L’homme n’est pas libre, mais il est né avec la capacité de le devenir. Qu’est-ce donc que ne pas l’être et comment le devenir ? Le contraire de la liberté n’est pas la soumission en général, mais la soumission irrésistible. Ne pas être libre, c’est ne pas avoir le choix de se soumettre au désir d’un autre, ou à un désir personnel. On appelle le premier cas la contrainte, le second l’impulsion.
Qu’est-ce que ne pas être soumis à ses impulsions ? Nietzsche développe, comme on sait, une philosophie de la force, mais dans laquelle ce terme reçoit des significations diverses, parfois opposées. Car la force caractérise aussi bien l’impulsion que la capacité à lui résister. La nature du désir est d’être une force visant obstinément une fin ; mais l’individu fort, chez Nietzsche, est l’individu non soumis à ce type de forces. Sa force, c’est de n’être pas forcé. La force se reconnaît logiquement à la domination des forces.
Plus radicalement, la force, entendue comme liberté, consiste à ne pas se sentir forcé. Etre libre n’est pas résister mais, comme il le précise, surmonter une résistance. Ce n’est pas ne pas céder, mais de façon plus exigeante, avoir dépassé l’envie de céder. Ce pourquoi la liberté chez Nietzsche est à la fois pensée comme virilité et conquête, indifférence et devenir.
A moins d’imaginer que les désirs ne soient pas premiers, on n’est pas libre, on le devient.
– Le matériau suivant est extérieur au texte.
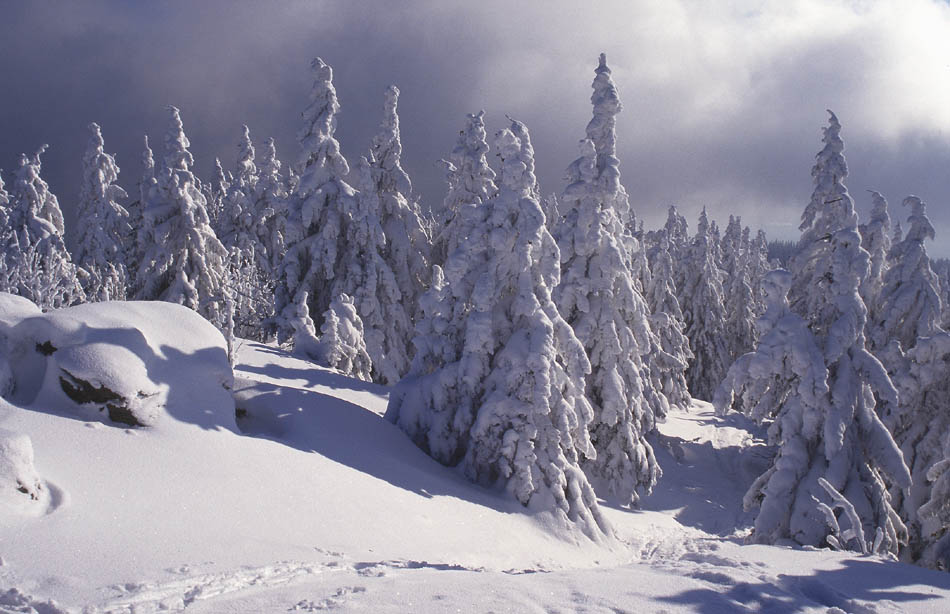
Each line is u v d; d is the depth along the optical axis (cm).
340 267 2775
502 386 1407
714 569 666
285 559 682
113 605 510
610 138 2206
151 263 2514
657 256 3734
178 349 1077
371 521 925
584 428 1459
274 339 2891
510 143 1521
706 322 4372
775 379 1634
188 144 2739
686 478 2558
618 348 2102
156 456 852
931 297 2297
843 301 1612
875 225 2544
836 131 2625
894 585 651
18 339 979
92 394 905
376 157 3009
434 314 1623
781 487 1503
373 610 495
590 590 562
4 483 645
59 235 3083
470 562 937
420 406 1507
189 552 646
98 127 3662
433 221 4162
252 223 4259
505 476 1352
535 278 1502
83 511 676
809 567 707
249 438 1020
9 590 509
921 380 1936
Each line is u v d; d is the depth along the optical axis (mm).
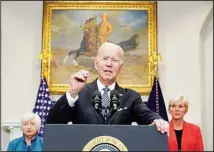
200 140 4020
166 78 6977
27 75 7012
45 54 6816
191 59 7047
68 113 2264
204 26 7219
La liberté n’est possible qu’au prix d’une lutte. Elle n’est pas donnée, mais acquise. Mais par qui ? N’est-ce pas un désir qui cherche à vaincre d’autres désirs ? Une impulsion qui en domine une autre – et cède à elle-même ?
Il y a deux types d’impulsions, celles qui cèdent sans résistance et celles qui résistent en cédant. Devenir libre c’est substituer les impulsions résistantes aux irrésistibles, puis les dépasser – dépassement provisoire et toujours à reconquérir, du fait de la renaissance des désirs et du déclin naturel de la force…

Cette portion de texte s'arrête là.